▸ **INSTRUCTION**: Apart from the pictures, every record here must be copied word for word.

▸ **DATA FOR ANALYSIS**:

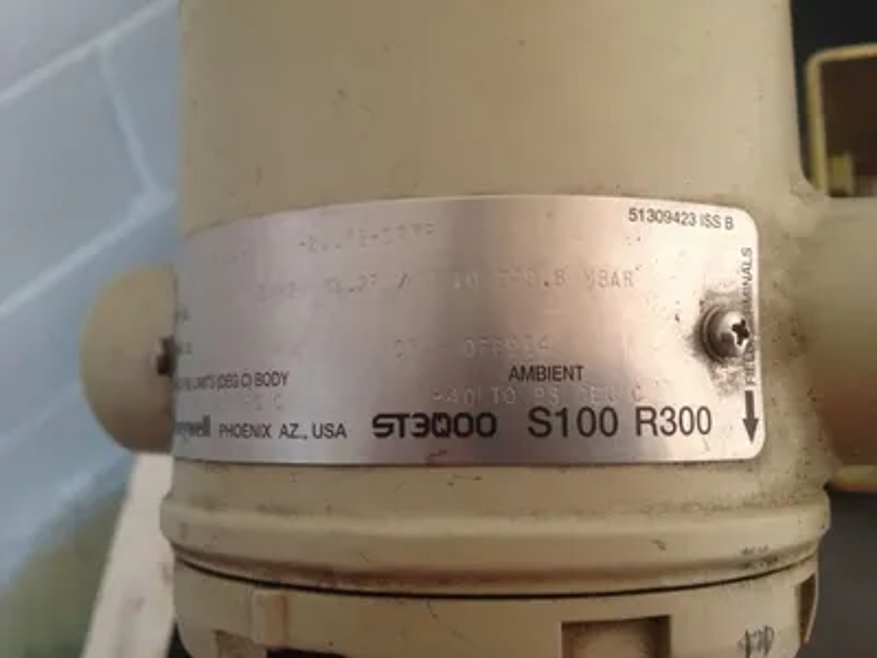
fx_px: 887
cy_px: 329
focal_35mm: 35
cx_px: 438
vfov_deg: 40.7
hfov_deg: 52.6
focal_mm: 4.28
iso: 125
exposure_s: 1/20
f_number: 2.4
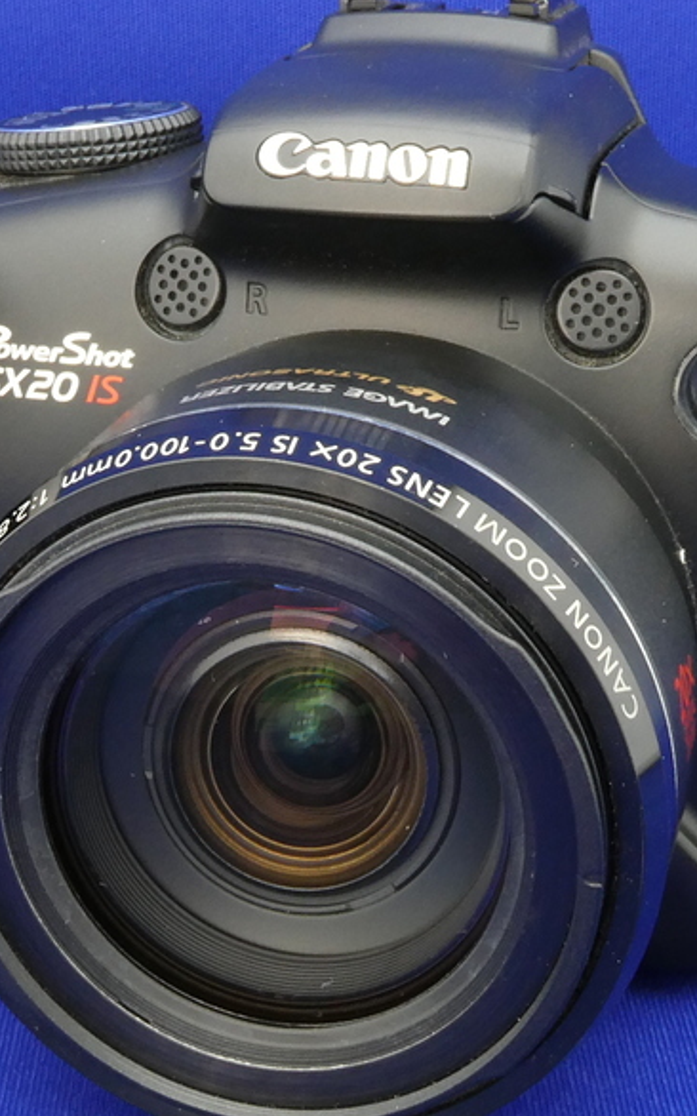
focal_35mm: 76
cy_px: 545
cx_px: 301
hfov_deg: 17.1
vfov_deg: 27.1
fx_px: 2311
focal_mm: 6.3
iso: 200
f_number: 8
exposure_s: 1
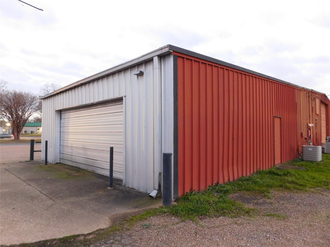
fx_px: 219
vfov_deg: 58.9
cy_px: 124
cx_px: 165
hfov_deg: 73.9
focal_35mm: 23
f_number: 3
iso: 640
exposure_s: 1/8
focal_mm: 4
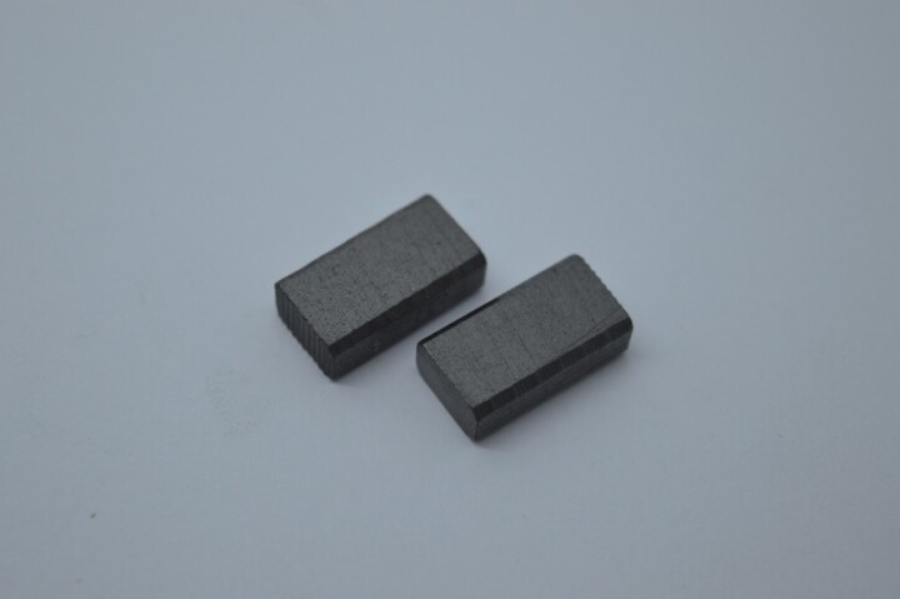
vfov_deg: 17.5
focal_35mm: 78
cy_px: 300
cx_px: 450
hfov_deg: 26.0
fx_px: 1949
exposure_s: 1/125
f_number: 5.6
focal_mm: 52
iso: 250
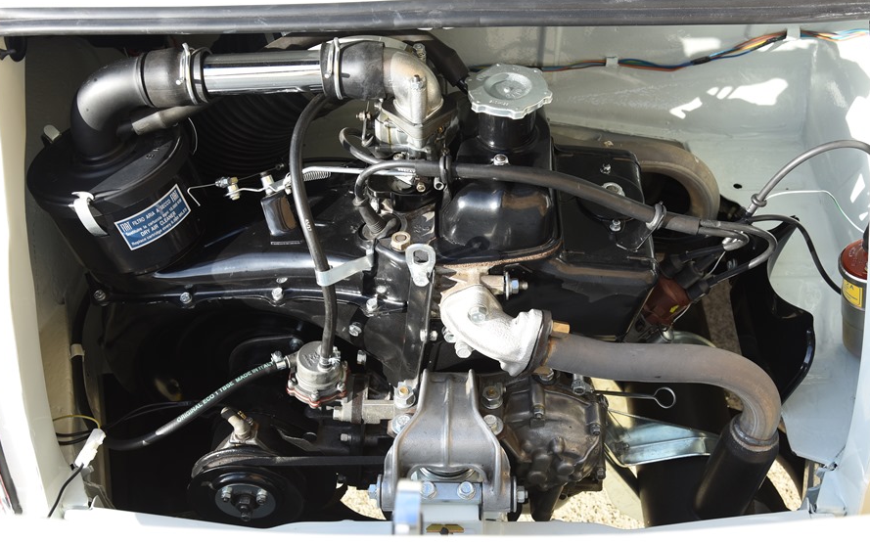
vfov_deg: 30.5
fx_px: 996
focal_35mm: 42
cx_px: 436
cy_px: 270
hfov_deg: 47.2
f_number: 8
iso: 200
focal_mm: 40
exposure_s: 1/100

▸ **ANSWER TO THE PROBLEM**:
fx_px: 887
cy_px: 329
focal_35mm: 35
cx_px: 438
vfov_deg: 40.7
hfov_deg: 52.6
focal_mm: 4.28
iso: 125
exposure_s: 1/20
f_number: 2.4
focal_35mm: 76
cy_px: 545
cx_px: 301
hfov_deg: 17.1
vfov_deg: 27.1
fx_px: 2311
focal_mm: 6.3
iso: 200
f_number: 8
exposure_s: 1
fx_px: 219
vfov_deg: 58.9
cy_px: 124
cx_px: 165
hfov_deg: 73.9
focal_35mm: 23
f_number: 3
iso: 640
exposure_s: 1/8
focal_mm: 4
vfov_deg: 17.5
focal_35mm: 78
cy_px: 300
cx_px: 450
hfov_deg: 26.0
fx_px: 1949
exposure_s: 1/125
f_number: 5.6
focal_mm: 52
iso: 250
vfov_deg: 30.5
fx_px: 996
focal_35mm: 42
cx_px: 436
cy_px: 270
hfov_deg: 47.2
f_number: 8
iso: 200
focal_mm: 40
exposure_s: 1/100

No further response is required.